__Stated goal__:
Copy everything in the Bear Creek kayaking post from "I loaded my" down to "slow moving water.", word for word.

[BEGIN Source passage]

Sunday, July 4, 2021

Kayaking on Bear Creek

I loaded my kids and kayak in the truck after finishing the early morning farm chores Saturday and made the hour-long drive up to Bear Creek Canoe Run outfitters in Hackleburg. We had an 8:30am reservation to rent two kayaks and have them shuttle us to the Mill Creek ramp on Bear Creek near the intersection of state highways 172 and 241. We spent the next four hours paddling and floating down the creek and having a grand old time enjoying both light rapids and smooth, slow moving water. 


This was my fourth time to float down Bear Creek. The first was in the summer of 2015 when a group from our church went down in canoes. Once was enough for my wife, but my son and I really enjoyed it. The two of us have made it an annual trip each summer since 2019 and included my daughter for the first time this year. She loved it and is already looking forward to the next opportunity to make the run.

[END Source passage]
[BEGIN Source material]

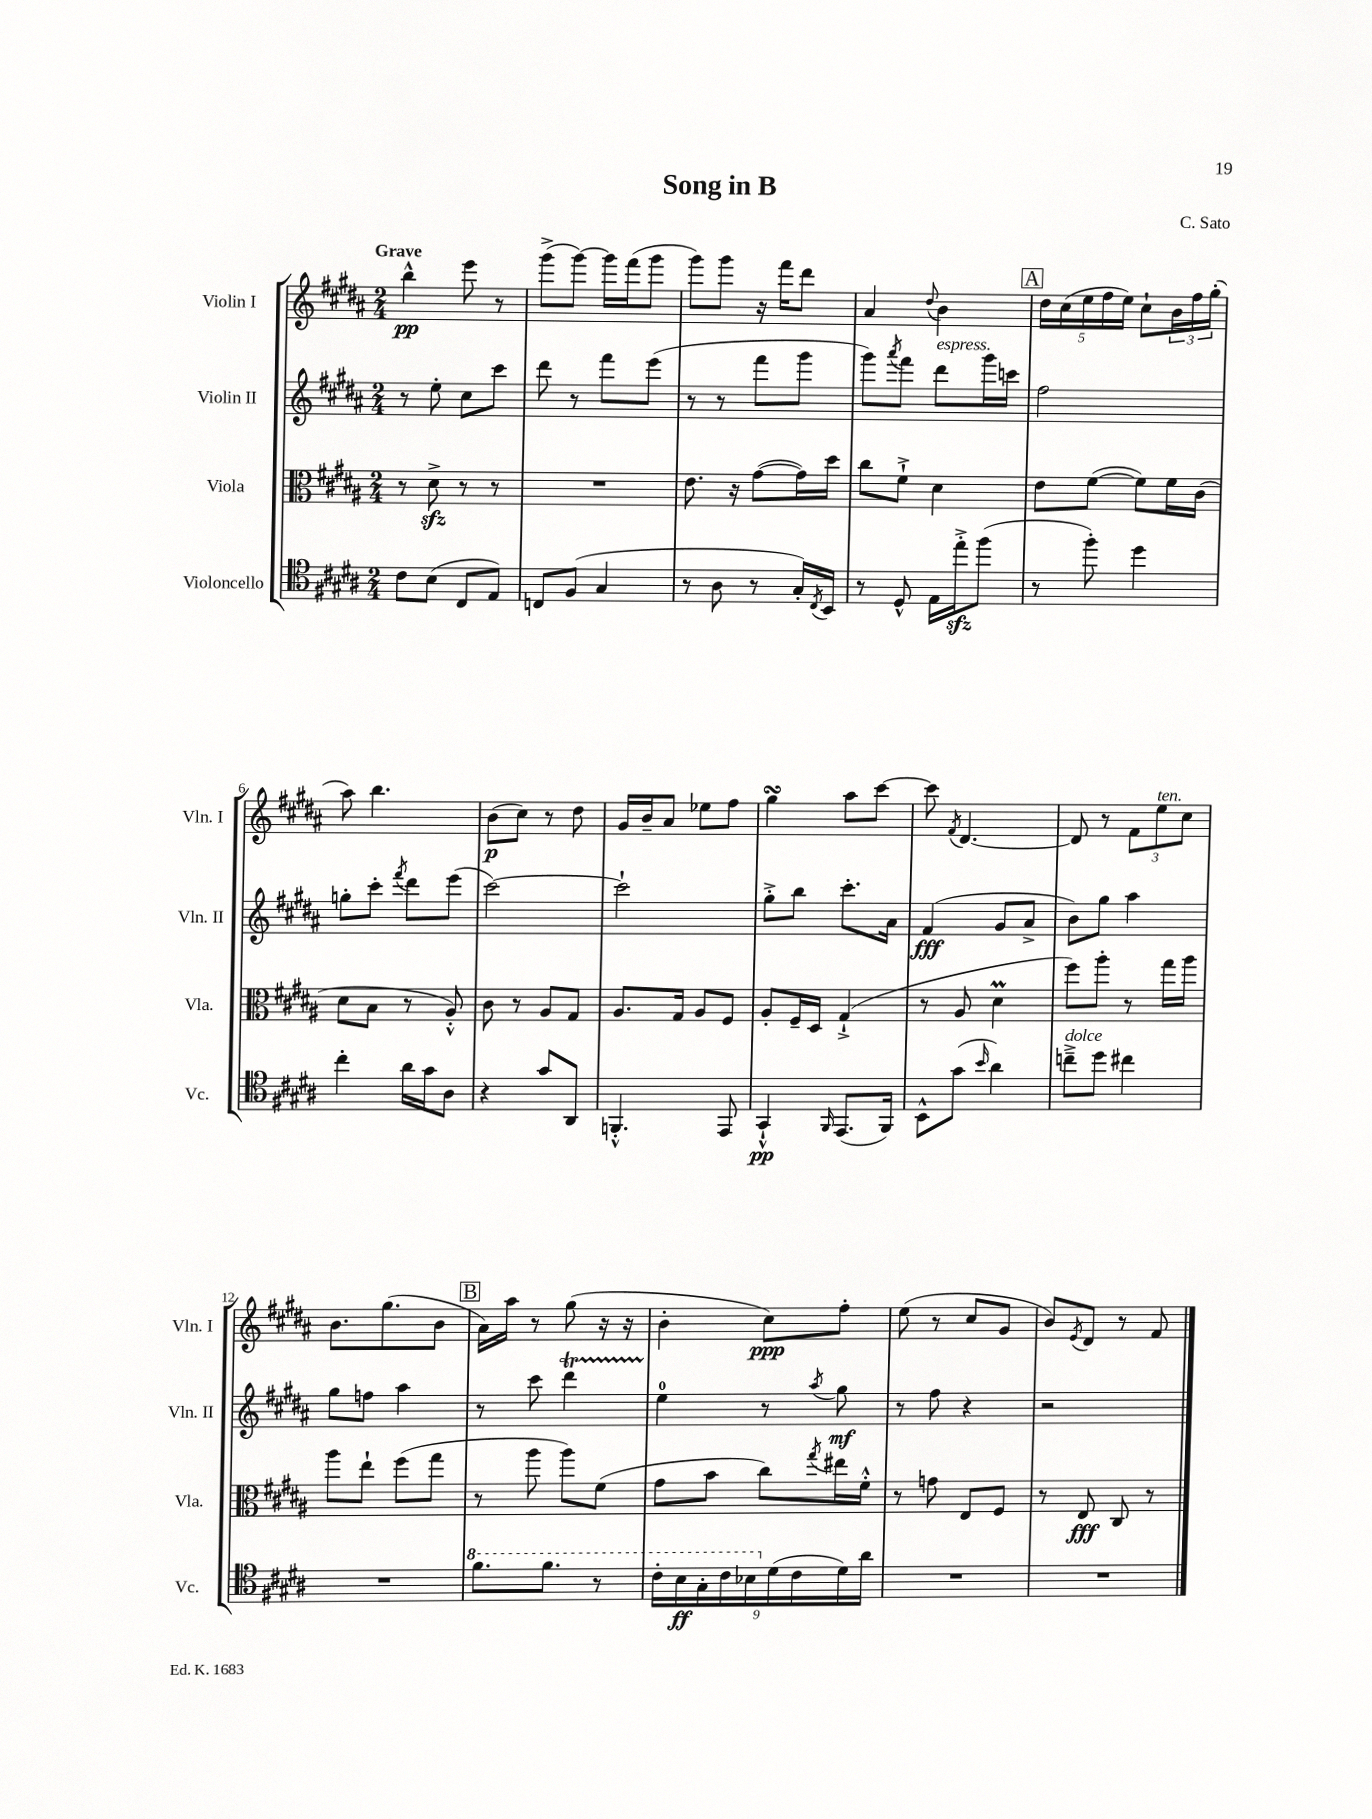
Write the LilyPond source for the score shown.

[END Source material]

__Answer for the task__:
I loaded my kids and kayak in the truck after finishing the early morning farm chores Saturday and made the hour-long drive up to Bear Creek Canoe Run outfitters in Hackleburg. We had an 8:30am reservation to rent two kayaks and have them shuttle us to the Mill Creek ramp on Bear Creek near the intersection of state highways 172 and 241. We spent the next four hours paddling and floating down the creek and having a grand old time enjoying both light rapids and smooth, slow moving water.